As disappointing and frustrating as it may be, if this is how it has to happen, with the Minnesota Supreme Court having to order Gov. Mark Dayton and the Minnesota Legislature to work together, so be it.
At least they'll be working together. Forced compromise is still compromise.
For the good of all Minnesotans? There's more reason to be optimistic about that after the state's high court last week directed a mediator to bring Dayton and lawmakers back to the negotiating table. This was after the DFL governor used a line-item veto in May to defund the Republican-led Legislature. And that followed legislative action to defund the state Department of Revenue should Dayton veto the tax bill. In short, the Legislature wanted Dayton to sign the tax bill, and Dayton wanted the Legislature to rework it.
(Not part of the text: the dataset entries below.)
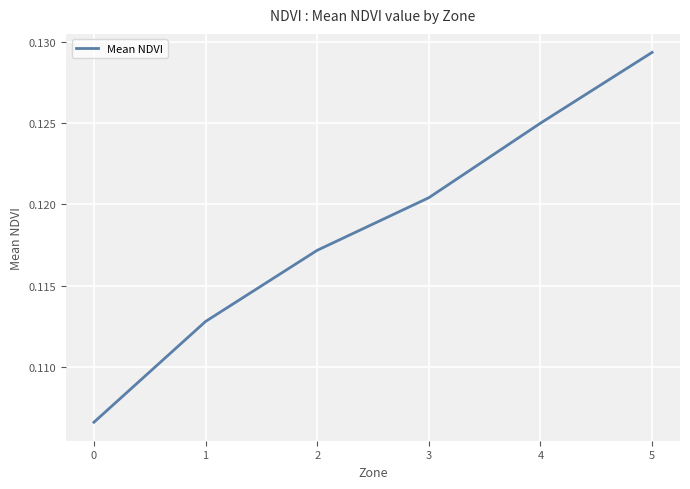

The value at 5 is 0.2. True or false?

False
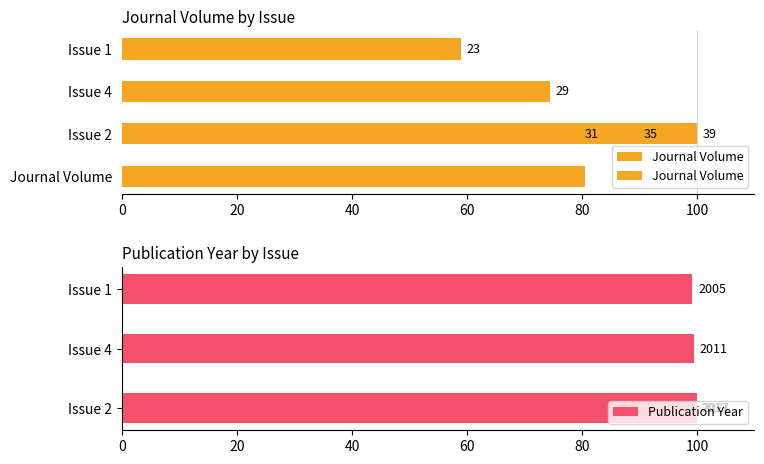

How many distinct data groups are displayed?

2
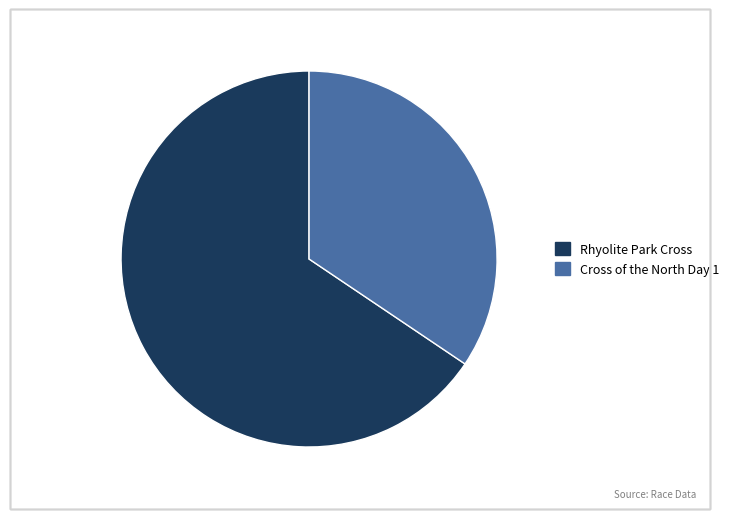

Is there any slice that represents more than half of the pie?

Yes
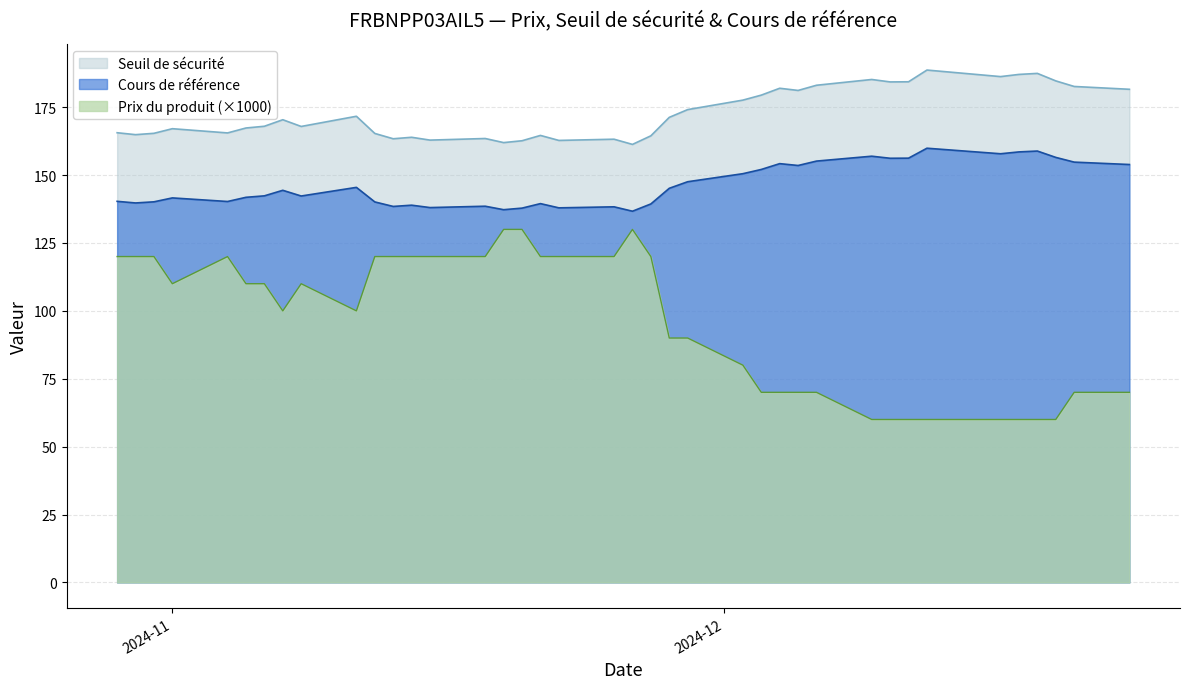

Rank the series by their average value, from highest to lowest.

Seuil de sécurité, Cours de référence, Prix du produit (×1000)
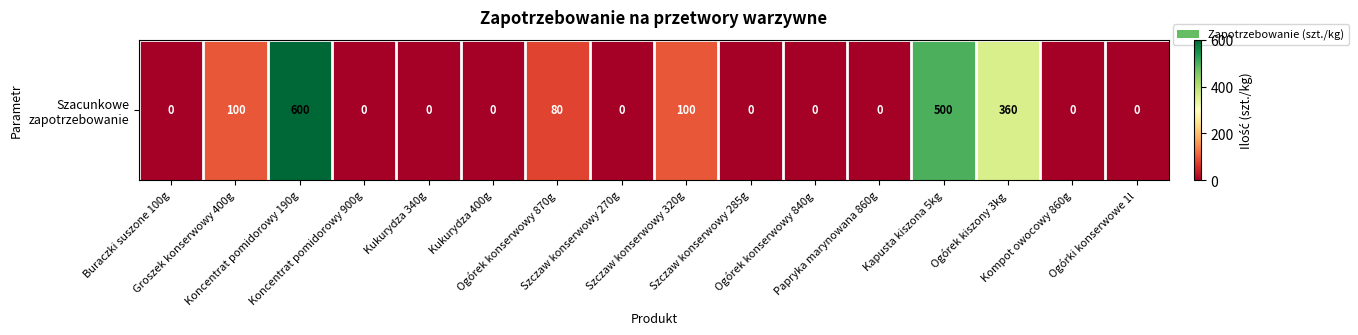

Where is the data nearest to the value 300?

Ogórek kiszony 3kg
But instead of getting together and hashing out a mutually acceptable deal, they tried to manipulate each other and force the other's hand.
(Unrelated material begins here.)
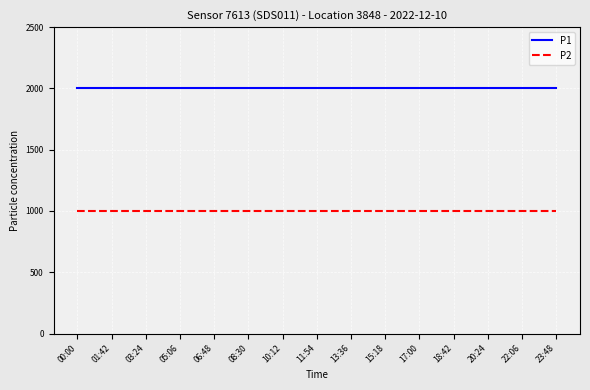

List the series in order of their overall mean, highest first.

P1, P2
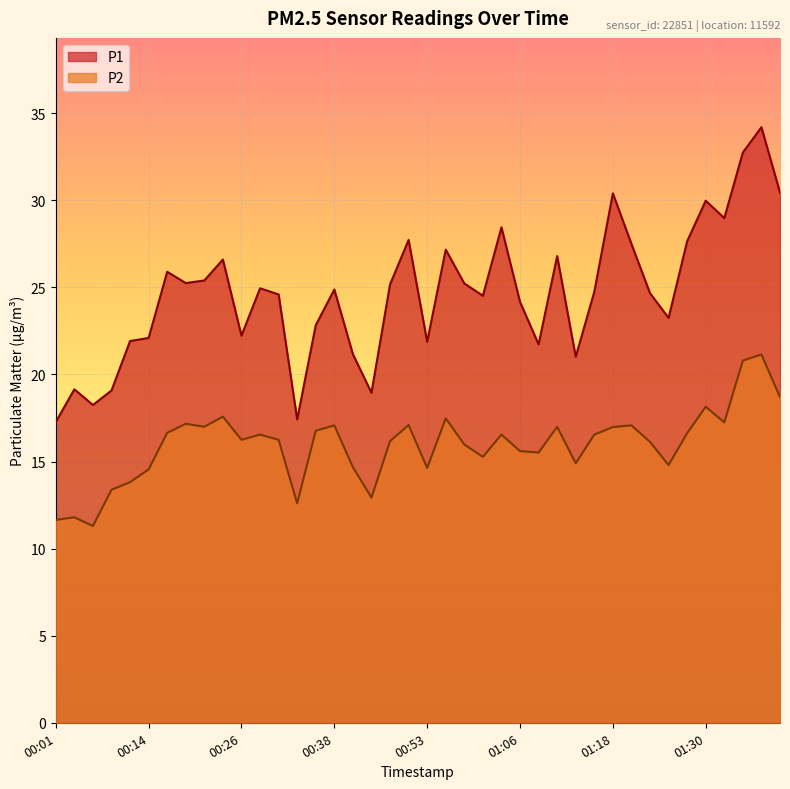

How many interior local valleys does the P2 series have?

11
"Sadly, politics these days is not the art of persuasion; it is the art of coercion," as the Journal of New Ulm, Minn., observed in a weekend editorial about the situation.
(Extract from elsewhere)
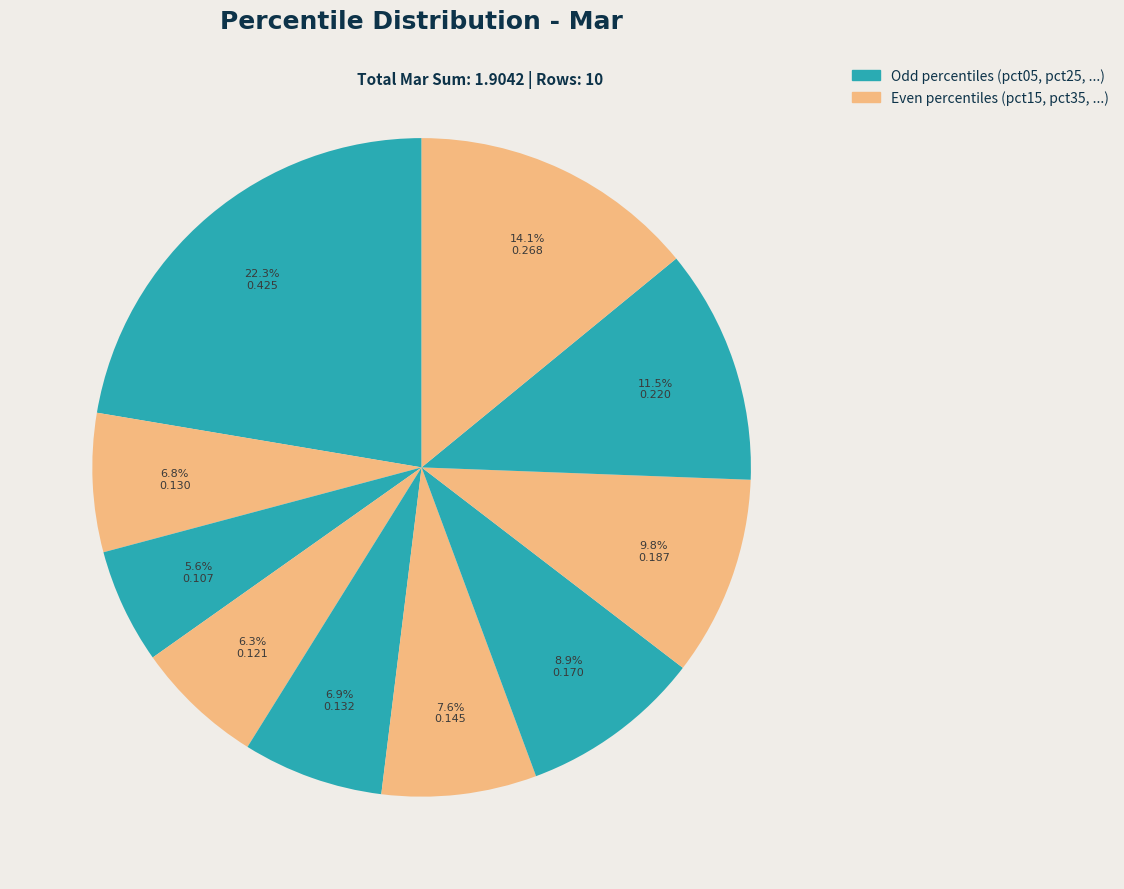

Count the number of slices in the pie.

10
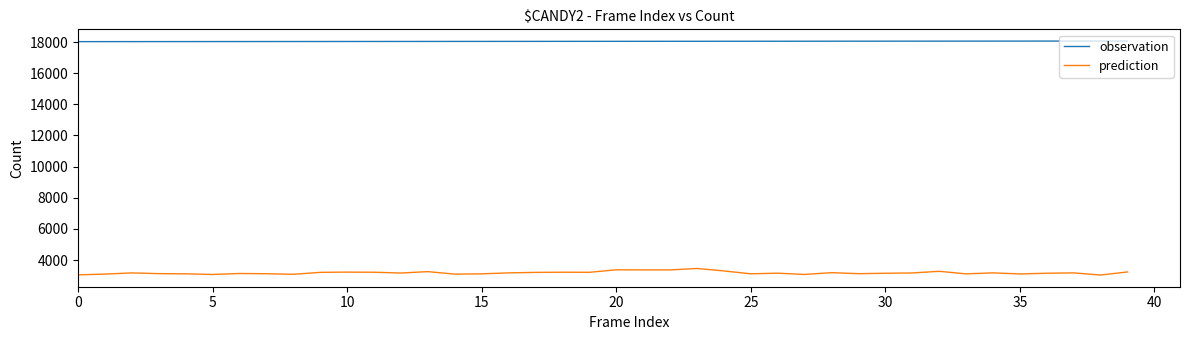

Which series has the largest total across all categories?

observation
That is sad, that politics have to stoop so low and that the actions of our governor and Legislature made so clear the need for a mediator — or maybe a preschool teacher not shy about putting disagreeable children in timeout.
With its ruling, the state's high court reminded us that Minnesotans deserve three functioning branches of government and that putting the Legislature out of commission by defunding it would have deprived us of that — of our "constitutional right," as Chief Justice Lorie Skjerven Gildea wrote. She urged "a proper respect for our coequal branches of government."
The court didn't give us a final word on gubernatorial veto power, however. Dayton's defunding decree was unprecedented.
"If the governor can just cut the funding for other branches of government that disagree with him, it gives him a truly potent weapon to use in any dispute," the New Ulm newspaper opined. "What happens when the court issues a decision he doesn't like? Will he be able to veto funding for the courts?"
Far more encouraging is the apparent willingness of Dayton and Republican legislative leaders to follow the court's direction and do what they haven't done much of to this point.
"I remain ready and very willing to engage in those negotiations immediately," Dayton said in a statement.
"We are ready to go to mediation," Senate Majority Leader Paul Gazelka, R-Nisswa, and House Speaker Kurt Daudt, R-Zimmerman, said in their own statement.
Most Minnesotans prefer compromise. And working together. And reaching deals that maybe neither side loves but that both can live with. We should be able to expect that of our elected leaders — and it shouldn't take an order from the state's highest court.